Top of DATASET EXCERPTS

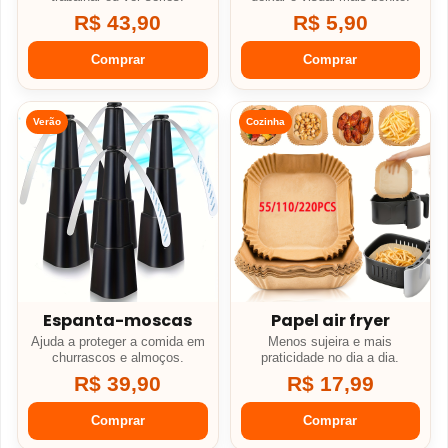
R$ 43,90
R$ 5,90
Comprar
Comprar
Verão
Cozinha
Espanta-moscas
Papel air fryer
Ajuda a proteger a comida em
Menos sujeira e mais
churrascos e almoços.
praticidade no dia a dia.
R$ 39,90
R$ 17,99
Comprar
Comprar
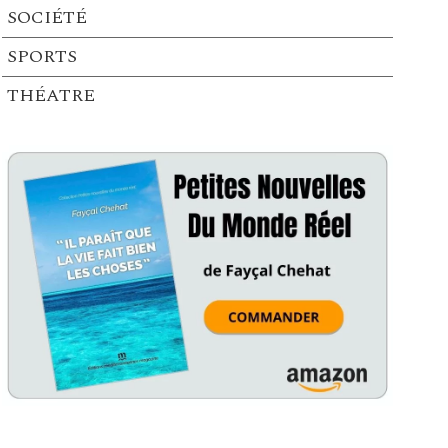
SOCIÉTÉ
SPORTS
THÉATRE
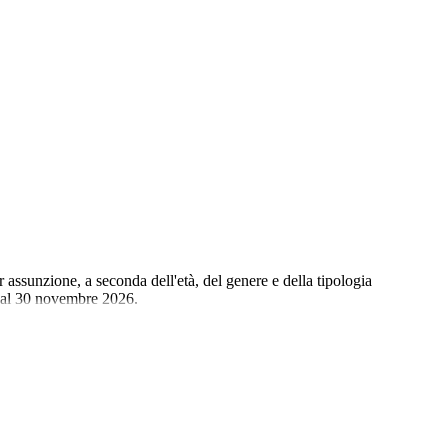
assunzione, a seconda dell'età, del genere e della tipologia
a al 30 novembre 2026.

Bottom of DATASET EXCERPTS

EXERCISE DIRECTIONS. Pictures are to be dropped; every line of the records is to be returned unchanged.

SOLUTION FOR THIS PROBLEM.
R$ 43,90
R$ 5,90
Comprar
Comprar
Verão
Cozinha
Espanta-moscas
Papel air fryer
Ajuda a proteger a comida em
Menos sujeira e mais
churrascos e almoços.
praticidade no dia a dia.
R$ 39,90
R$ 17,99
Comprar
Comprar
SOCIÉTÉ
SPORTS
THÉATRE
assunzione, a seconda dell'età, del genere e della tipologia
a al 30 novembre 2026.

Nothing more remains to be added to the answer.